My heirloom jewelry story is very sad. Well, sad to me. My great-grandparents arrived in this country with very little by way of money, but managed to bring over a few family pieces of jewelry with them from the Ukraine. They went to their oldest daughter, my great-aunt who didn’t have any children. She always talked about distributing the jewelry to the girls in my generation. When she passed away, her husband was devastated (obviously) … and boxed up all her stuff, clothing and jewelry, and donated it to the Salvation Army within days of her death because he didn’t want to see it in the house. We didn’t know that for a while, and of course, once we learned it, it’s not like we would or could complain. We all agree that the main sad moment is the passing of our aunt. None of us would be so grubbing as to whine about the jewelry.
It was fairly crazy news, though, after a lifetime of seeing it and hearing about the family history of various pieces. It’s always hard to tell people this story without it sounding like we really wanted to get our greedy paws on valuable jewelry – it was all about holding on to something tangible from our family’s history. Nothing else at all came from Europe except for these pieces. Her husband was a very nice man and I believe he had no idea the jewelry was important to anyone else.
On the flip side, I have another aunt who has no children, but does have an especially creepy collection of china dolls.

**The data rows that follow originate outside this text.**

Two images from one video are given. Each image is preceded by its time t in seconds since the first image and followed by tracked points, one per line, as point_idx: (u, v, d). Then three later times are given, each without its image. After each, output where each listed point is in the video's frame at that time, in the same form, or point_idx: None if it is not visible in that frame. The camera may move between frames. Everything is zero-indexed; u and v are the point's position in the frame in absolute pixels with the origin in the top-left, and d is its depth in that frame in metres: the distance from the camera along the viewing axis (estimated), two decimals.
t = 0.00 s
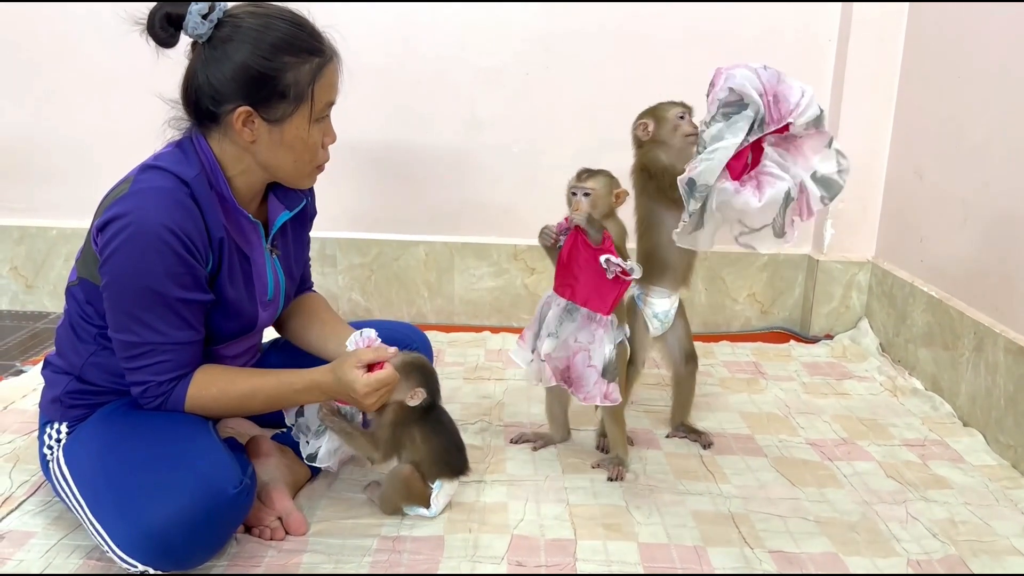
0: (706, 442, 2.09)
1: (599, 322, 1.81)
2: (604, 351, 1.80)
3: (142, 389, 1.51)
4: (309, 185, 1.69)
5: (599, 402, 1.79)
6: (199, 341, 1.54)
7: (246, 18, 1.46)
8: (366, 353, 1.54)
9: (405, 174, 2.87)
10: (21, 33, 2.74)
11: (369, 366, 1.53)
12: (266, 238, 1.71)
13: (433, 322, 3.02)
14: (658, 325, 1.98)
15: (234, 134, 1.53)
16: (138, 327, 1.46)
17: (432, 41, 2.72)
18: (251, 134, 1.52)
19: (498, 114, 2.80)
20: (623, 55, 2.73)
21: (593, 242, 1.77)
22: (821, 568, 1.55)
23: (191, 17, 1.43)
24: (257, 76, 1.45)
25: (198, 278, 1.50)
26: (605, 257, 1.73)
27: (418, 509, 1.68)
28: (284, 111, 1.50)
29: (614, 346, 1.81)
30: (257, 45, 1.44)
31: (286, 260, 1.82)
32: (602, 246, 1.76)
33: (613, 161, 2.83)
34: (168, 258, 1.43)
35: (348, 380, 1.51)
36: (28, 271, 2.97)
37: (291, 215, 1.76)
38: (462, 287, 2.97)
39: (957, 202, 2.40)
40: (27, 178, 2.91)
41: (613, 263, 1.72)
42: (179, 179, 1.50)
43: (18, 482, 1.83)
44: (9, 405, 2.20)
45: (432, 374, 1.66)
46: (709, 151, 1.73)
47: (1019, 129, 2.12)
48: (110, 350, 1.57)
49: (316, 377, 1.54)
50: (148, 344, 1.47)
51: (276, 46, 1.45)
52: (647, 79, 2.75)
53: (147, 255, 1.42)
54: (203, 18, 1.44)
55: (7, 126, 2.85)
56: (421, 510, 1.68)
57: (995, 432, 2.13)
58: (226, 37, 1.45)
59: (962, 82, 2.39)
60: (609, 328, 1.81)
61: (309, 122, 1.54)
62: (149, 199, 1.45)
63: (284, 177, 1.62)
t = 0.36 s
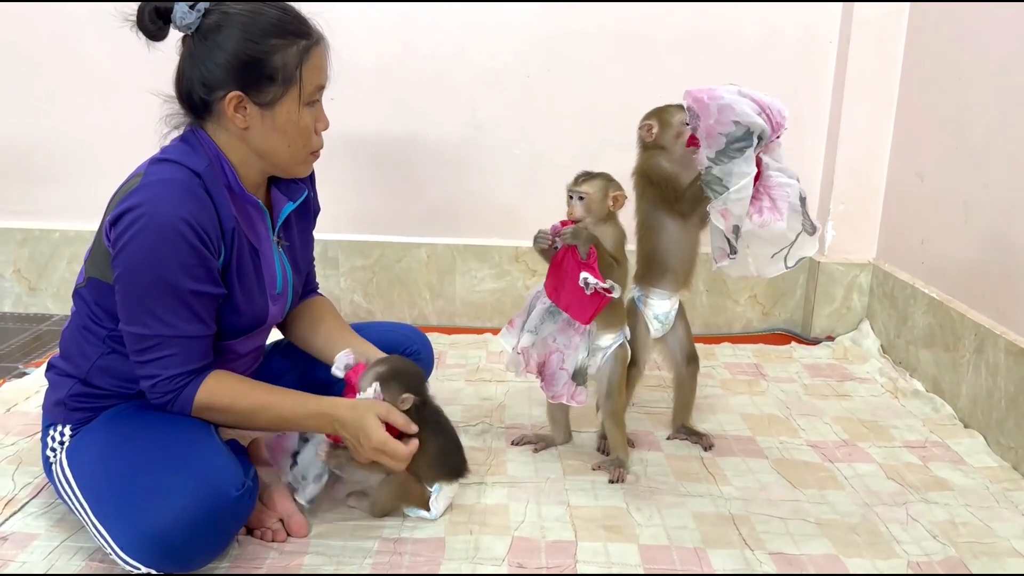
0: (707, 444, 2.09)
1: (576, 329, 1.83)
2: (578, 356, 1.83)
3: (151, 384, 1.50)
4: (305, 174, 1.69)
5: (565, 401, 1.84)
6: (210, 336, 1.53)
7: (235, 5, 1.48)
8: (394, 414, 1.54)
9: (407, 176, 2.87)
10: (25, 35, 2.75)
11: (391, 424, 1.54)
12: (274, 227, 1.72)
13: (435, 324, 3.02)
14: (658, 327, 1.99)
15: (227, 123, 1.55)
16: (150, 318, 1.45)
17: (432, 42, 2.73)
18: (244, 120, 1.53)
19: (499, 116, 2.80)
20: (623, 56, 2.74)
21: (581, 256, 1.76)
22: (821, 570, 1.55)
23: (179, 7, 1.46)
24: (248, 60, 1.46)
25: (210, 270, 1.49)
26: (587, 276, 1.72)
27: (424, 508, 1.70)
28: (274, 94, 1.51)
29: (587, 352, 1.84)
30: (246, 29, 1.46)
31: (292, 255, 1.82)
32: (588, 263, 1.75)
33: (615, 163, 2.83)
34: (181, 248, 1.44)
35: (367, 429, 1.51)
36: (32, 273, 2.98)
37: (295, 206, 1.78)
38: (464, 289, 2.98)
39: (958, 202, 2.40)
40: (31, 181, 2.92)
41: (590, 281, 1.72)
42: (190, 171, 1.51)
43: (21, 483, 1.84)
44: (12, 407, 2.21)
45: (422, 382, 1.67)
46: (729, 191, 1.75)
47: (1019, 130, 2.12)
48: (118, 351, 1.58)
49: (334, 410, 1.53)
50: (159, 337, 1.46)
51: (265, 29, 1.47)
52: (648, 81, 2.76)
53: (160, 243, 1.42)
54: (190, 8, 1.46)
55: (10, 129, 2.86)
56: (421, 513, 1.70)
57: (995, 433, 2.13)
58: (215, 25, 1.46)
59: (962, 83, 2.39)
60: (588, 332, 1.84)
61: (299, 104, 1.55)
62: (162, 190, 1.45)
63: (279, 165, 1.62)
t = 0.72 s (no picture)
0: (707, 445, 2.09)
1: (592, 329, 1.81)
2: (597, 357, 1.81)
3: (149, 370, 1.48)
4: (306, 167, 1.69)
5: (593, 408, 1.81)
6: (208, 322, 1.52)
7: None
8: (399, 376, 1.55)
9: (407, 178, 2.88)
10: (27, 38, 2.76)
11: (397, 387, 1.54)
12: (276, 222, 1.73)
13: (436, 325, 3.03)
14: (657, 328, 1.99)
15: (230, 112, 1.56)
16: (150, 299, 1.45)
17: (433, 44, 2.74)
18: (245, 109, 1.54)
19: (500, 119, 2.81)
20: (623, 58, 2.74)
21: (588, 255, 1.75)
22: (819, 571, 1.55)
23: None
24: (253, 49, 1.48)
25: (210, 253, 1.49)
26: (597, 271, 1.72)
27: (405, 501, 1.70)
28: (276, 84, 1.52)
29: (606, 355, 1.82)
30: (253, 20, 1.48)
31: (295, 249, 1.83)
32: (596, 261, 1.74)
33: (615, 164, 2.84)
34: (181, 228, 1.44)
35: (374, 389, 1.51)
36: (34, 276, 2.99)
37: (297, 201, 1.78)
38: (465, 291, 2.98)
39: (958, 204, 2.40)
40: (33, 183, 2.93)
41: (601, 277, 1.71)
42: (193, 156, 1.52)
43: (23, 485, 1.85)
44: (15, 409, 2.22)
45: (427, 352, 1.63)
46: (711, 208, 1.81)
47: (1018, 132, 2.13)
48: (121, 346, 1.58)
49: (335, 375, 1.53)
50: (157, 321, 1.46)
51: (270, 20, 1.49)
52: (649, 83, 2.77)
53: (162, 222, 1.43)
54: None
55: (13, 131, 2.87)
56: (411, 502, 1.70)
57: (995, 435, 2.13)
58: (221, 15, 1.49)
59: (962, 84, 2.40)
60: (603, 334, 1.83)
61: (300, 95, 1.55)
62: (164, 172, 1.47)
63: (279, 156, 1.62)
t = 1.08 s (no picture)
0: (707, 448, 2.09)
1: (595, 331, 1.81)
2: (599, 360, 1.81)
3: (160, 360, 1.47)
4: (304, 174, 1.69)
5: (591, 409, 1.81)
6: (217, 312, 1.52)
7: None
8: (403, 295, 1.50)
9: (409, 181, 2.89)
10: (31, 43, 2.78)
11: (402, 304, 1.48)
12: (278, 223, 1.74)
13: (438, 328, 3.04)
14: (653, 331, 1.96)
15: (234, 112, 1.56)
16: (156, 290, 1.45)
17: (434, 48, 2.75)
18: (249, 110, 1.55)
19: (502, 122, 2.82)
20: (624, 61, 2.75)
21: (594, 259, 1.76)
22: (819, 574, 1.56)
23: None
24: (260, 52, 1.49)
25: (214, 242, 1.50)
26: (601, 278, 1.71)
27: (467, 463, 1.59)
28: (281, 88, 1.52)
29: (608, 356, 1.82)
30: (264, 23, 1.49)
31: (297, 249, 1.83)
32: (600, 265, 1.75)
33: (616, 168, 2.84)
34: (184, 216, 1.45)
35: (380, 306, 1.46)
36: (37, 279, 3.01)
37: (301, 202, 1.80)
38: (467, 294, 2.99)
39: (958, 206, 2.41)
40: (37, 187, 2.94)
41: (605, 284, 1.70)
42: (196, 151, 1.53)
43: (26, 488, 1.86)
44: (18, 412, 2.23)
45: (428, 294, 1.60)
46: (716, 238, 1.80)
47: (1019, 135, 2.13)
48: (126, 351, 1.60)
49: (341, 308, 1.49)
50: (166, 311, 1.45)
51: (281, 25, 1.49)
52: (651, 86, 2.77)
53: (167, 213, 1.44)
54: None
55: (16, 135, 2.89)
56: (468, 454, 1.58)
57: (996, 438, 2.13)
58: (234, 15, 1.50)
59: (963, 87, 2.40)
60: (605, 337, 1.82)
61: (304, 103, 1.55)
62: (166, 164, 1.48)
63: (278, 160, 1.62)
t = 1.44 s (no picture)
0: (708, 448, 2.10)
1: (593, 329, 1.81)
2: (595, 358, 1.81)
3: (153, 371, 1.50)
4: (307, 179, 1.69)
5: (585, 406, 1.81)
6: (211, 322, 1.53)
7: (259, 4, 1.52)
8: (395, 347, 1.49)
9: (412, 182, 2.90)
10: (34, 44, 2.79)
11: (394, 359, 1.48)
12: (278, 227, 1.74)
13: (440, 328, 3.04)
14: (656, 331, 1.99)
15: (238, 118, 1.57)
16: (147, 300, 1.47)
17: (436, 49, 2.75)
18: (253, 116, 1.55)
19: (504, 123, 2.82)
20: (625, 63, 2.75)
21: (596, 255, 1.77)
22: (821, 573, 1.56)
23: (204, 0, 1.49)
24: (263, 57, 1.49)
25: (207, 253, 1.51)
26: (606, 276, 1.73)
27: (460, 478, 1.59)
28: (284, 94, 1.52)
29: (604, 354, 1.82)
30: (265, 29, 1.49)
31: (299, 252, 1.83)
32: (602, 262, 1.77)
33: (618, 168, 2.85)
34: (176, 228, 1.46)
35: (369, 365, 1.47)
36: (40, 279, 3.01)
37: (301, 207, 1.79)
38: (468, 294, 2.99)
39: (960, 207, 2.41)
40: (40, 188, 2.95)
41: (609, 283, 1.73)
42: (189, 160, 1.54)
43: (29, 488, 1.86)
44: (20, 412, 2.24)
45: (422, 330, 1.63)
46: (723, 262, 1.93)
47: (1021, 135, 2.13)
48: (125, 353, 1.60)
49: (333, 359, 1.51)
50: (159, 322, 1.47)
51: (282, 30, 1.50)
52: (652, 87, 2.77)
53: (157, 224, 1.45)
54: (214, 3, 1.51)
55: (19, 136, 2.89)
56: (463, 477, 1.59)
57: (998, 438, 2.13)
58: (236, 21, 1.50)
59: (964, 88, 2.40)
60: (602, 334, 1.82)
61: (308, 108, 1.55)
62: (159, 174, 1.49)
63: (282, 166, 1.62)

Like, rooms full of dolls (I think there was an X-Files episode about a character like this). She refers to this as my “legacy” and frankly, I live in terror as a result.
My grandmother kept an orange candy dish on her back porch. It was always filled with pillow mints, lemon drops, or peppermints. We grandkids would try to lift the lid quietly, to sneak the candy, and I didn’t realize until I was an adult Grandma knew all the time what we were doing.
She’d had it as a gift from a school board, back when she was still single and teaching in a one room school, circa 1923.
I have that dish now and it’s my most precious physical possession. If I had to run for my life, and could take just one thing(apart from my pets), it would be that simple, cheap, orange candy dish. The memories it gives are, literally, priceless.
I use my great-grandmother’s engagement ring, and I love it dearly.
It’s a wonderfully unique ring. We think it is from the 1960s, but it has a classic Art Deco elegance. I’m not a fan of ginormous diamonds, and I’m grateful that having an antique ring gets me out of the whole “whose diamond is bigger” competition.
Plus, for a new family, free is a good price. There really isn’t anything not to love about it.
I have a hideously orange asian-bronze-art 70’s shoebox-sized formica jewelry box from my grandmother, and it holds an incredibly treasured posession - about sixty years of mis-matched buttons, salvaged from various articles of clothing that broke, got discarded, or just appeared from some place. I can’t tell you the number of hours I spent as a child sorting that box, arranging them, seeing the new shinies that appeared in there. Its worth about a buck fifty, but to me its priceless.
I’ve got the clock that my grandfather taught me to tell time on. When his possessions were being split up, everyone else had a bad association with the clock, so I avoided the frenzy by snagging that and pronouncing myself satisfied.